Europe is once again debating rules that directly affect millions of air passengers. The issue is EU261 - a regulation that protects travelers when flights are delayed, cancelled or when passengers are denied boarding.

At first glance, the logic seems simple: if a trip is disrupted because of the airline, the passenger should receive compensation. But the aviation industry argues that the current system has become too expensive, too complicated and not always fair.

This was highlighted in Rio de Janeiro, where the 82nd IATA Annual General Meeting and the World Air Transport Summit are taking place. Rafael Schvartzman, IATA’s Regional Vice President for Europe, said that EU261 costs the aviation industry around €8 billion every year.

That equals roughly €8 per passenger. At the same time, according to Schvartzman, 99% of travelers never receive any direct benefit from these rules. For airlines, this burden does not simply disappear. It affects flight economics, ticket prices, flight frequency and decisions on launching new routes.

What the Conflict Is About

EU261 has indeed given passengers important protection. If a flight is significantly delayed or cancelled, a traveler may be entitled to compensation. But airlines say the regulation does not always reflect how aviation actually works.

A flight delay is not always the airline’s fault. Schedules can be affected by weather, closed airspace, airport congestion, air traffic management restrictions, emergencies and geopolitical crises.

That is why IATA insists that the rules should not only be strict, but also reasonable. Passengers must be protected when an airline is truly responsible. But carriers should not have to pay for circumstances they cannot control.

 

Schvartzman noted that negotiations between the European Parliament and the Council of the EU on reforming EU261 have dragged on for too long. According to him, the industry expected practical solutions that would make the system simpler and fairer, but the discussion has increasingly moved into the political arena.

“Instead of developing a practical reform, aviation has become the subject of political disputes, while the negotiations address operational issues whose specifics are not always fully understood by politicians,” he said.
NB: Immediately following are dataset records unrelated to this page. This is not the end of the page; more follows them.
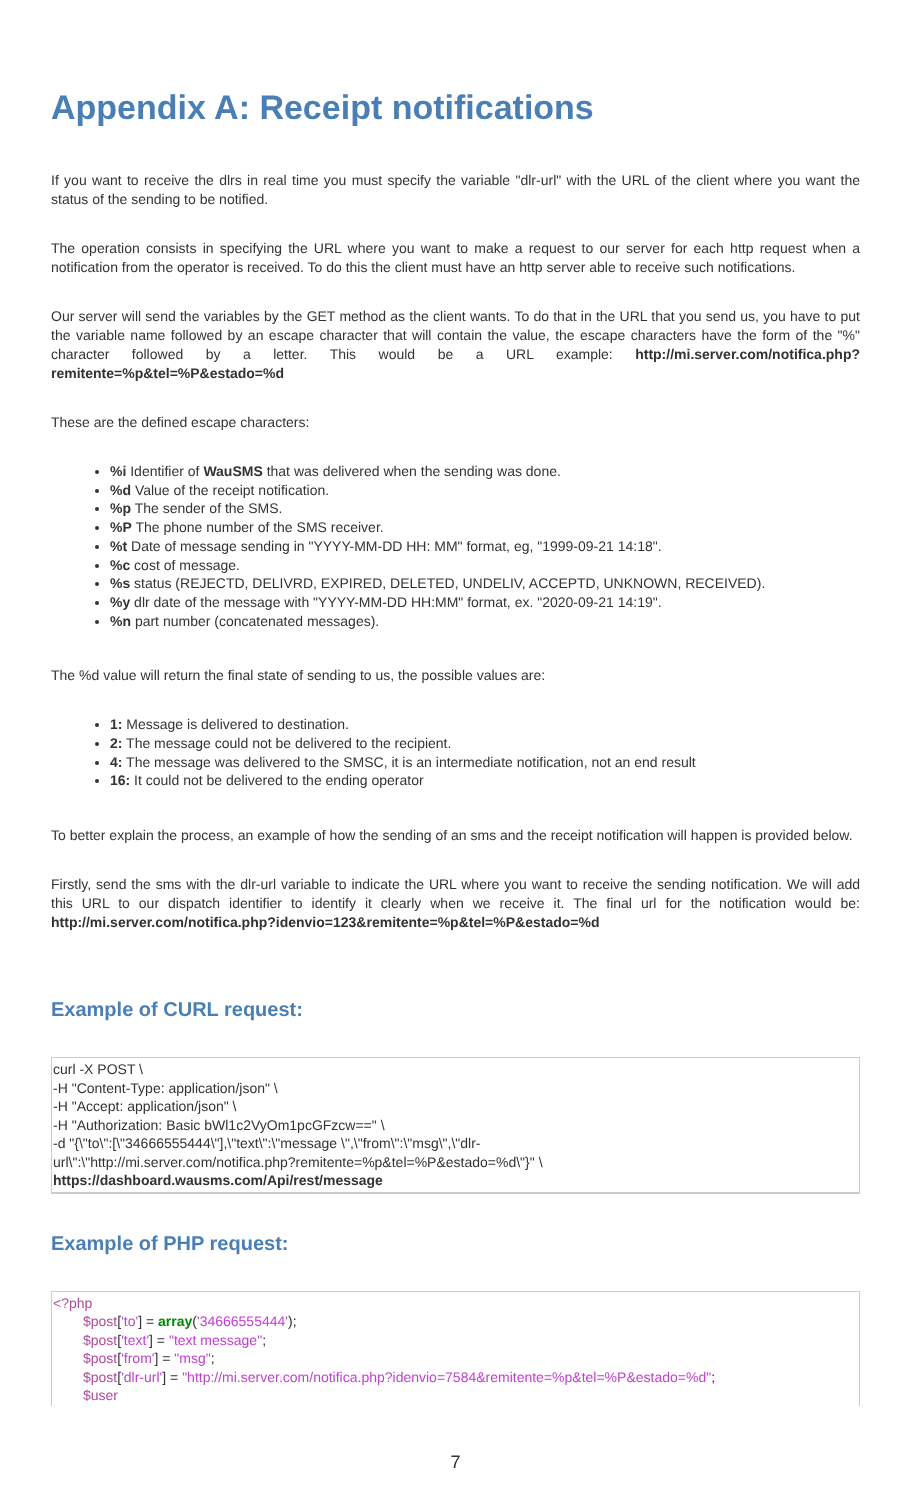Appendix A: Receipt notifications
If you want to receive the dlrs in real time you must specify the variable "dlr-url" with the URL of the client where you want the status of the sending to be notified.
The operation consists in specifying the URL where you want to make a request to our server for each http request when a notification from the operator is received. To do this the client must have an http server able to receive such notifications.
Our server will send the variables by the GET method as the client wants. To do that in the URL that you send us, you have to put the variable name followed by an escape character that will contain the value, the escape characters have the form of the "%" character followed by a letter. This would be a URL example: http://mi.server.com/notifica.php?remitente=%p&tel=%P&estado=%d
These are the defined escape characters:
%i Identifier of WauSMS that was delivered when the sending was done.
%d Value of the receipt notification.
%p The sender of the SMS.
%P The phone number of the SMS receiver.
%t Date of message sending in "YYYY-MM-DD HH: MM" format, eg, "1999-09-21 14:18".
%c cost of message.
%s status (REJECTD, DELIVRD, EXPIRED, DELETED, UNDELIV, ACCEPTD, UNKNOWN, RECEIVED).
%y dlr date of the message with "YYYY-MM-DD HH:MM" format, ex. "2020-09-21 14:19".
%n part number (concatenated messages).
The %d value will return the final state of sending to us, the possible values are:
1: Message is delivered to destination.
2: The message could not be delivered to the recipient.
4: The message was delivered to the SMSC, it is an intermediate notification, not an end result
16: It could not be delivered to the ending operator
To better explain the process, an example of how the sending of an sms and the receipt notification will happen is provided below.
Firstly, send the sms with the dlr-url variable to indicate the URL where you want to receive the sending notification. We will add this URL to our dispatch identifier to identify it clearly when we receive it. The final url for the notification would be: http://mi.server.com/notifica.php?idenvio=123&remitente=%p&tel=%P&estado=%d
Example of CURL request:
curl -X POST \
-H "Content-Type: application/json" \
-H "Accept: application/json" \
-H "Authorization: Basic bWl1c2VyOm1pcGFzcw==" \
-d "{\"to\":[\"34666555444\"],\"text\":\"message \",\"from\":\"msg\",\"dlr-
url\":\"http://mi.server.com/notifica.php?remitente=%p&tel=%P&estado=%d\"}" \
https://dashboard.wausms.com/Api/rest/message
Example of PHP request:
<?php
$post['to'] = array('34666555444');
$post['text'] = "text message";
$post['from'] = "msg";
$post['dlr-url'] = "http://mi.server.com/notifica.php?idenvio=7584&remitente=%p&tel=%P&estado=%d";
$user
7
Why the Three-Hour Rule Is So Controversial

One of the main issues in the reform is how long a delay should be before passengers become eligible for compensation. Today, the key benchmark remains the three-hour threshold.

IATA considers it too strict and proposes increasing the threshold to five hours. The Council of the EU has suggested a compromise: four hours for short-haul flights and six hours for long-haul flights. The association sees this as a step in the right direction.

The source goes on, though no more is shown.